This is also an opportunity to remind listeners that the performer they listen to will take interpretive license and elements may differ slightly. For example, I hear the beginning as an angry, agonized expression of grief. I enjoy performances that highlight this by playing in a rougher, “modern,” or “romantic” way that probably isn’t accurate to how it would have been played in the Baroque period. Other performers may choose to dial this back and express the harmonies more simply, since this opening tells us what our repeated “theme” is and should be made very clear. Both arguments, and many more, are convincing, so you select the interpretation to which you connect most.

Toggle to 15:31 to begin the Chaconne.

Bach’s Chaconne is split into three large parts. The first third is in d minor, the home key, the second is in D Major, still based on our “home key” but varied to highlight major harmonies, and the last section is back in d minor again. All sections end on a single held pitch, D. The first phrase of the Chaconne repeats after the end of each section and at the end.

The first third of the Chaconne has its overarching rise in intensity interrupted by a low point in the middle. Pay particular attention after the two variations with very fast, aggressive running notes.
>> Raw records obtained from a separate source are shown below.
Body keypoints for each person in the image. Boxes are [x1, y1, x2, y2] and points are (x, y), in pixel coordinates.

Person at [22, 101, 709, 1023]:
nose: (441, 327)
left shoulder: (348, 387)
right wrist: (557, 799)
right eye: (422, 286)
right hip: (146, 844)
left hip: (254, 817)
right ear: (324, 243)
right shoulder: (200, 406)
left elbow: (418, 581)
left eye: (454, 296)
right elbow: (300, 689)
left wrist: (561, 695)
The subsequent loss of intensity seems anxious instead of calm due to the chromatic (pitches related by a the smallest distance,half-step, usually dissonant) pitches that Bach adds. This mood instigates a climb to the high point of this section. The increased use of dissonance, use of several notes at once and entire chords, all make this high point effective, and finally we hear the opening of the piece again but even more emphatically. This opening material starts to morph into something else, and we’re left with a very long single pitch, D.

At this point, we assume we will continue in d minor, but Bach uses this common pitch, also the home pitch of the entire sonata, to transition to D Major instead. In contrast to what’s just happened, it is particularly cathartic and peaceful. The following several variations are calm and optimistic. Perhaps Bach’s grief is over? Perhaps he’s reflecting on happier times with his wife? Eventually this section also builds in energy toward another truly glorious high point, one that lasts nearly ten variations, in which victory has been decisively won over whatever darkness came before. This is most evident when the opening material returns in a Major key. The same ending, the lone D pitch, sounds.

This brings d minor, the darkness we thought we dealt with, back. This is the shortest section of the piece, starting at a low point for several variations, even delving into major tonalities as if it’s teetering over an edge. This section stays quite low-energy for a long time, but the use of dissonant, chromatic motion makes it perhaps the more foreboding of the two minor sections. It gathers lots of speed over just one variation and the final variations flourishes to the finish. But like hitting a wall, the opening cries of grief (the harmonic theme by itself) are back. They finish the chaconne once and for all, again on the solitary D. Depending on who you listen to, this last note may be a myriad of different characters. Some are bold and loud, some are defeated and quiet, or somewhere in between. Much can be said for either extreme and that’s the beauty of it.